Considering each patient individually, the result of total aneuploidy determined for 3 chromosomes varied, and the highest value observed among our cases of men of proven fertility was 0.927%. Petit et al (2005), estimating the frequency of disomy and diploidy of 7 chromosomes in spermatozoa from 10 fertile men, demonstrated total aneuploidy rates ranging from 0.4% to 1.5%. These results agree with data reported by Burrello et al (2003), who, evaluating 5 chromosomes in spermatozoa from 14 normozoospermic healthy men, found an aneuploidy rate of 0.91% (range, 0.3%–1.55%). Our values of total aneuploidy appeared to be lower, although we considered the sum of the aneuploidy values related to a number of chromosomes lower than that considered by Petit et al (2005) and Burrello et al (2003). Moreover, we studied a large group of men who showed good semen quality and recently documented proven fertility.

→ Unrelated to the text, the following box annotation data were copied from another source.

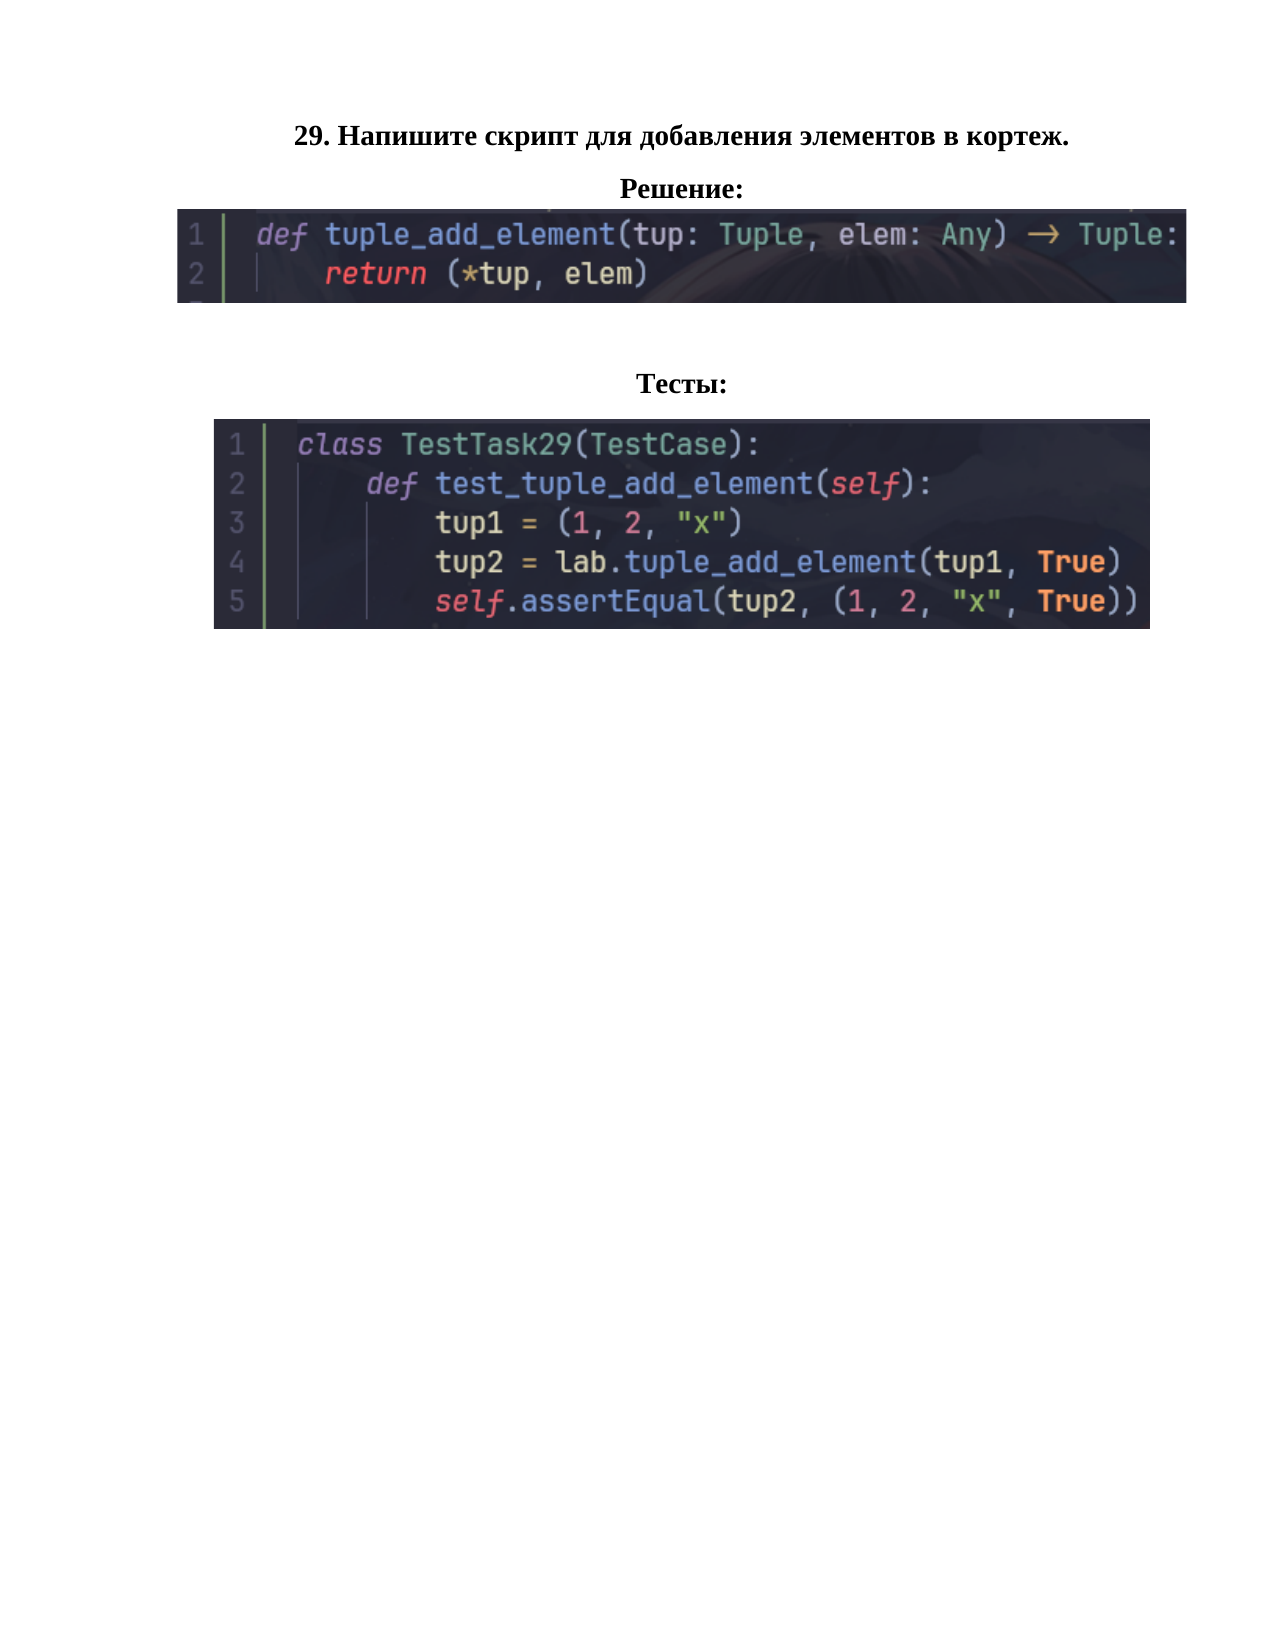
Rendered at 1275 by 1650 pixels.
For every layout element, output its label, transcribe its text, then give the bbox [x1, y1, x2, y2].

picture [213, 419, 1150, 629]
picture [177, 209, 1187, 303]
text Решение: [177, 171, 1186, 205]
text 29. Напишите скрипт для добавления элементов в кортеж. [177, 118, 1186, 152]
text Тесты: [177, 366, 1186, 400]
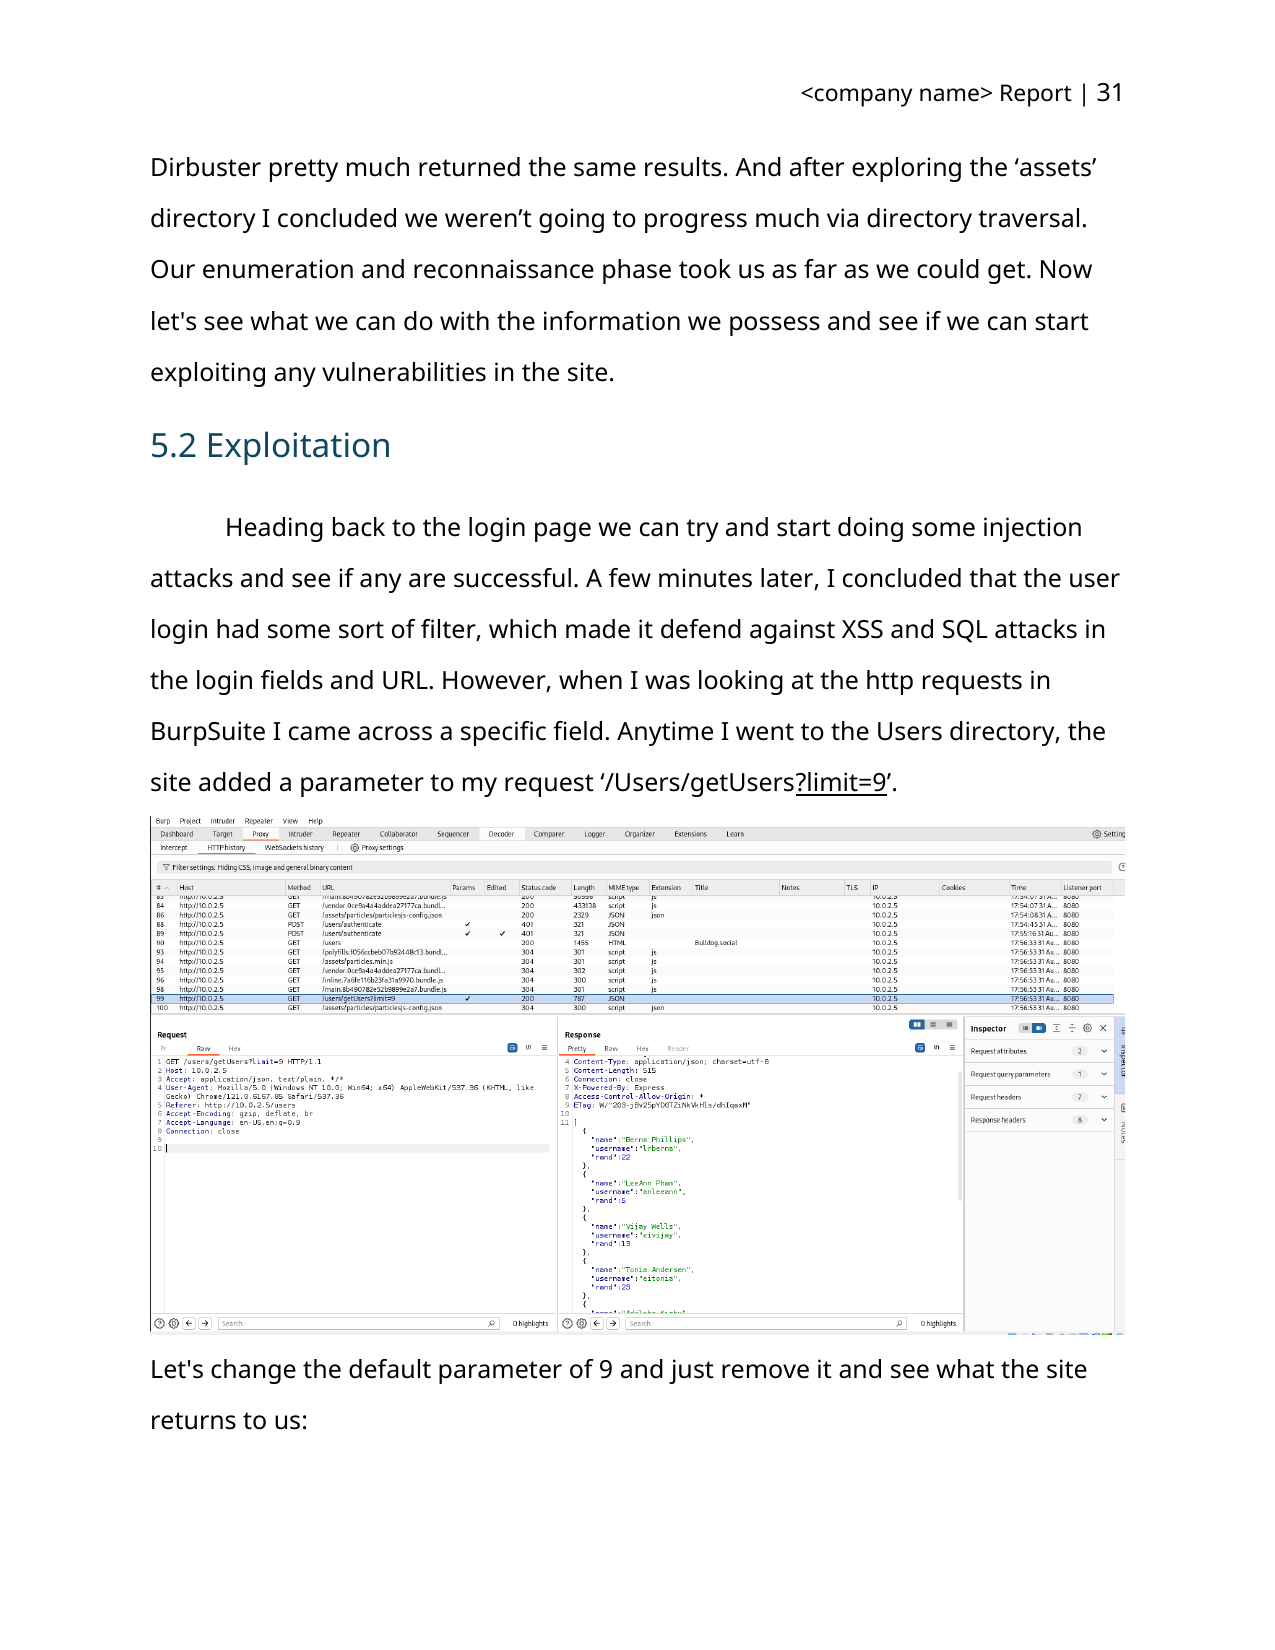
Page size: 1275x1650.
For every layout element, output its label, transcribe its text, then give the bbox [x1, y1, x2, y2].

subtitle 5.2 Exploitation [150, 422, 1125, 467]
picture [150, 816, 1125, 1335]
text Let's change the default parameter of 9 and just remove it and see what the site returns to us: [150, 1352, 1125, 1437]
text Heading back to the login page we can try and start doing some injection attacks and see if any are successful. A few minutes later, I concluded that the user login had some sort of filter, which made it defend against XSS and SQL attacks in the login fields and URL. However, when I was looking at the http requests in BurpSuite I came across a specific field. Anytime I went to the Users directory, the site added a parameter to my request ‘/Users/getUsers?limit=9’. [150, 510, 1125, 799]
text Dirbuster pretty much returned the same results. And after exploring the ‘assets’ directory I concluded we weren’t going to progress much via directory traversal. Our enumeration and reconnaissance phase took us as far as we could get. Now let's see what we can do with the information we possess and see if we can start exploiting any vulnerabilities in the site. [150, 150, 1125, 388]
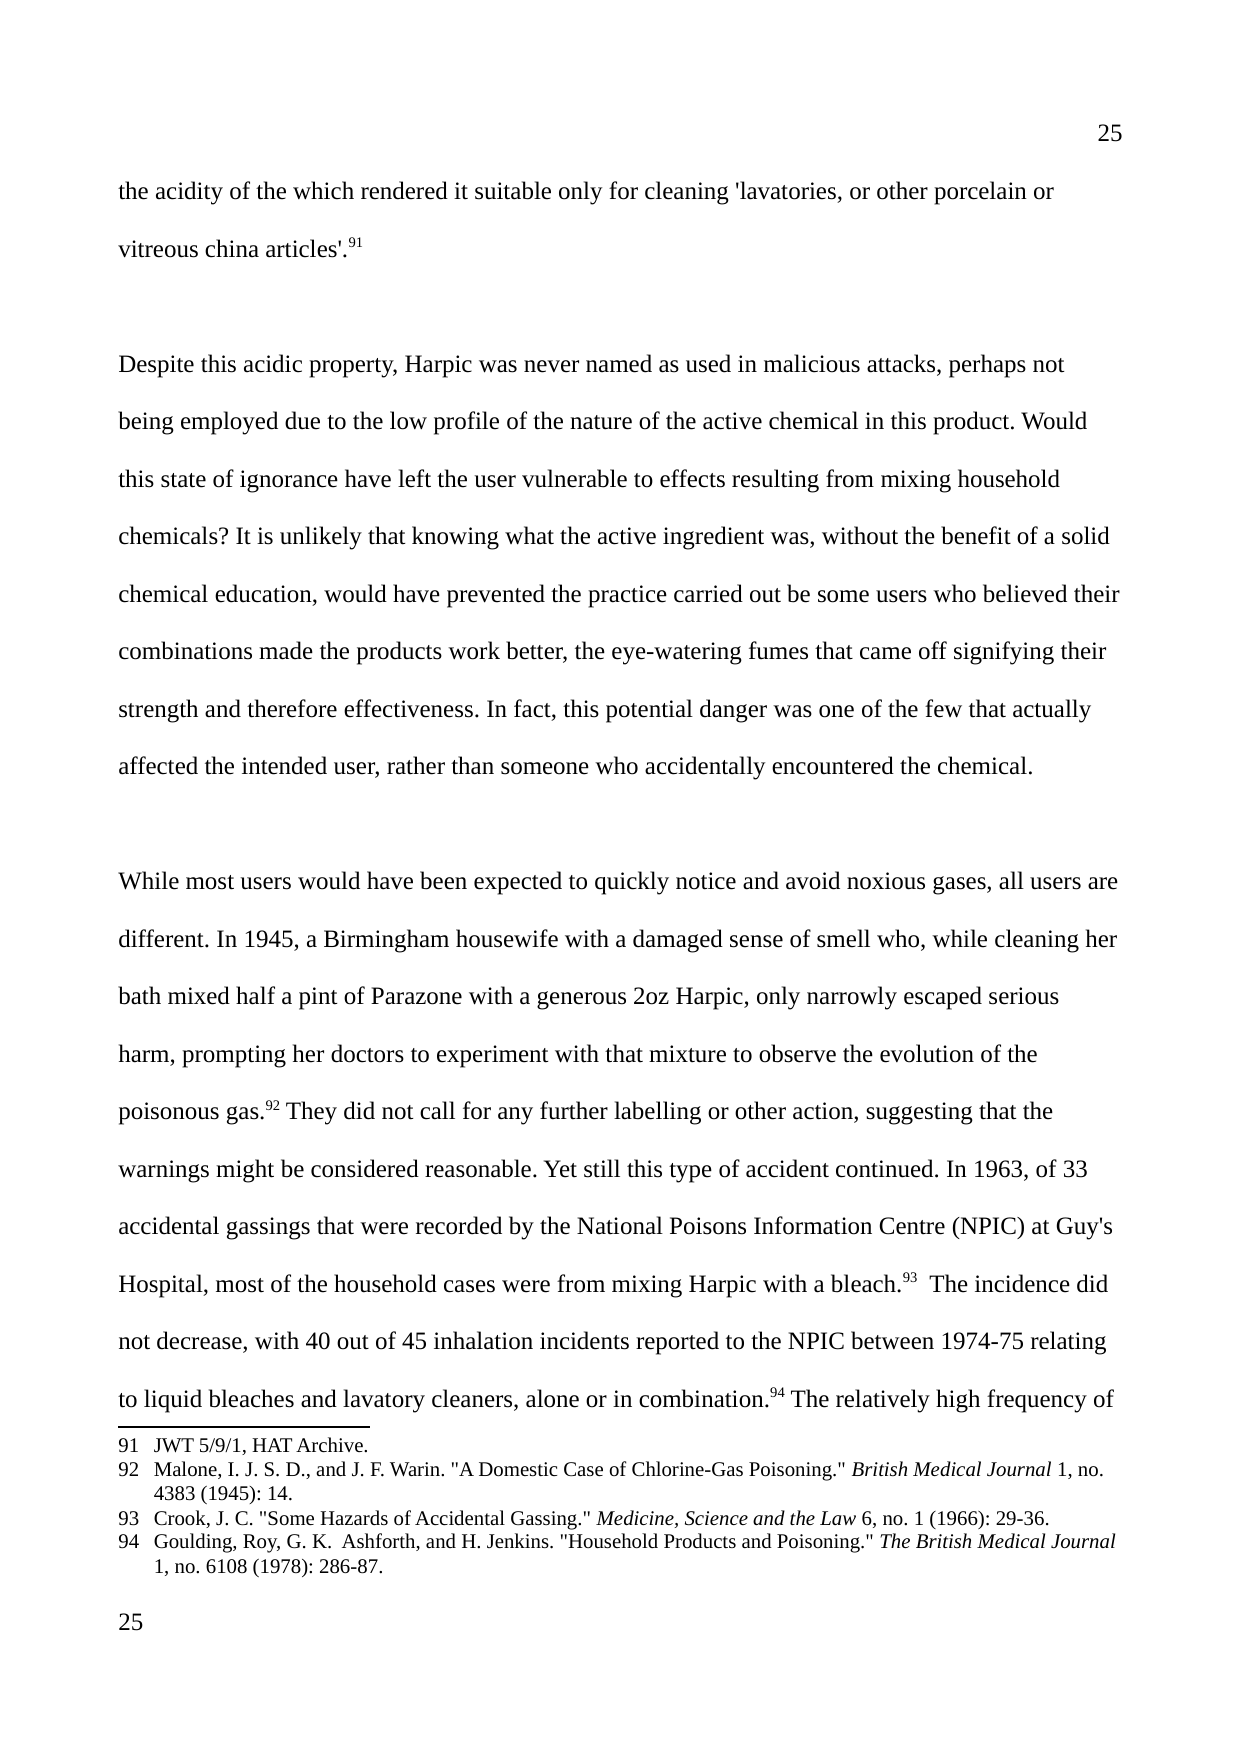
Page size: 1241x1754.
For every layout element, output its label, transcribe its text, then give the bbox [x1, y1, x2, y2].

text Malone, I. J. S. D., and J. F. Warin. "A Domestic Case of Chlorine-Gas Poisoning." British Medical Journal 1, no. 4383 (1945): 14. [118, 1457, 1122, 1505]
text While most users would have been expected to quickly notice and avoid noxious gases, all users are different. In 1945, a Birmingham housewife with a damaged sense of smell who, while cleaning her bath mixed half a pint of Parazone with a generous 2oz Harpic, only narrowly escaped serious harm, prompting her doctors to experiment with that mixture to observe the evolution of the poisonous gas. They did not call for any further labelling or other action, suggesting that the warnings might be considered reasonable. Yet still this type of accident continued. In 1963, of 33 accidental gassings that were recorded by the National Poisons Information Centre (NPIC) at Guy's Hospital, most of the household cases were from mixing Harpic with a bleach. The incidence did not decrease, with 40 out of 45 inhalation incidents reported to the NPIC between 1974-75 relating to liquid bleaches and lavatory cleaners, alone or in combination. The relatively high frequency of [118, 866, 1122, 1413]
text JWT 5/9/1, HAT Archive. [118, 1433, 1122, 1457]
text Despite this acidic property, Harpic was never named as used in malicious attacks, perhaps not being employed due to the low profile of the nature of the active chemical in this product. Would this state of ignorance have left the user vulnerable to effects resulting from mixing household chemicals? It is unlikely that knowing what the active ingredient was, without the benefit of a solid chemical education, would have prevented the practice carried out be some users who believed their combinations made the products work better, the eye-watering fumes that came off signifying their strength and therefore effectiveness. In fact, this potential danger was one of the few that actually affected the intended user, rather than someone who accidentally encountered the chemical. [118, 349, 1122, 780]
text Goulding, Roy, G. K. Ashforth, and H. Jenkins. "Household Products and Poisoning." The British Medical Journal 1, no. 6108 (1978): 286-87. [118, 1529, 1122, 1578]
text the acidity of the which rendered it suitable only for cleaning 'lavatories, or other porcelain or vitreous china articles'. [118, 176, 1122, 263]
text Crook, J. C. "Some Hazards of Accidental Gassing." Medicine, Science and the Law 6, no. 1 (1966): 29-36. [118, 1505, 1122, 1529]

It is not possible to determine if sperm with abnormal morphology or motility or those affected by particular sperm pathologies are the same as those containing aneuploid nuclei according to these 2 methods. Only a few authors have used an electronic microstage locator to conclude that normally shaped sperm from men with oligoasthenoteratozoospermia also have increased aneuploidy rates (Ryu et al, 2001; Burrello et al, 2004).

In conclusion, our data are in agreement with the results reported in recent literature, considering the variations observed in the healthy male population (Martin et al, 1996). As has been reported by all authors performing sperm FISH analysis, the variation in estimated aneuploidy frequency may be due to variability in technique. Also, considering that the scoring criteria were those reported by Martin and Rademaker (1995), an inadequate number of sperm samples could be responsible for the different results from different laboratories.